Bundling is one way that funneling of money takes place. Bundling is the process through which a group of individuals with common interest all give checks, each one written in the maximum amount allowed for an individual, to one person who then presents the group of checks to a candidate for public office, as if it’s a single donation, even though the total amount is much larger that any individual would be allowed to give. It’s through this process that Frederick H. Graefe brought $40,500 to the Democratic Congressional Campaign Committee, a Democratic Party organization that in turn donates money and resources to candidates for the U.S. House of Representatives.

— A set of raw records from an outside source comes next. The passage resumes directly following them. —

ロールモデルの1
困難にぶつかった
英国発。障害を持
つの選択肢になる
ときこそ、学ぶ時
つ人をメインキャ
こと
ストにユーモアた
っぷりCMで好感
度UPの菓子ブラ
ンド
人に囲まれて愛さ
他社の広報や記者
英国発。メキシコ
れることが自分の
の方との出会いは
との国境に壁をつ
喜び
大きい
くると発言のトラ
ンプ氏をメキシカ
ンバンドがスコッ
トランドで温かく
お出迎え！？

There are other ways that a lobbyist can get money to move to a certain candidate besides bundling. Lobbyists also arrange events to which other people, aligned with their clients’ interests, are invited to come, bearing money as a price of admission, and access to a particular member of Congress. The Sunlight Foundation has built an excellent network for gathering invitations and reporting on these events. This network identified 5 such events (though there may have been more) hosted in 2009 by Frederick H. Graefe. The events brought the following members of Congress right into Graefe’s lobbying headquarters at 319 Constitution Ave NE, Washington D.C., in order to pick up their piles of money: Baron Hill, John Yarmuth, Allyson Schwartz, and Senate Majority Leader Harry Reid.
Such methods will continue for some time, but they’re likely to be considered old hat now, given the Supreme Court’s decision last year to allow 527 organizations, funded in turn by representatives of corporations, to engage in political campaigning. This year’s Supreme Court decision to allow corporations to engage directly in political campaigning for particular candidates expands the D.C. money game to a huge, practically impossible to track, field of financial play. How lobbyists like Frederick H. Graefe will learn work upon this field is impossible for anyone to predict. It is safe to say, however, that like water flowing to the sea, money will find its way.
The “answer” to all this money sloshing around in our politics is to make elections publicly funded, so that the candidates have to attain their posts by being elected according to their stances on pertinent public issues. Lobbyists should be banned from giving politicians perqs or money (though i’m sure they’d find a way around it), corporations should cease to be “persons” and elections should always have a paper trail to follow.
Too late now. The damage is done and our system is in its waining years. We are now the world-wide symbol of (democracy turned police-state) corruption, torture, and climate-change inaction. Way to go U.S.A.
tom, why do you always tip-toe around the issue?
i would hope it isn’t too late at least to try for public funded elections. it’s an uphill and maybe an impossible struggle against big bucks. with enough public disgust and anger over ever increasing numbers of loud and obnoxious T.V. election adverts, we might find support for more substantive campaigns (with a lot less money involved).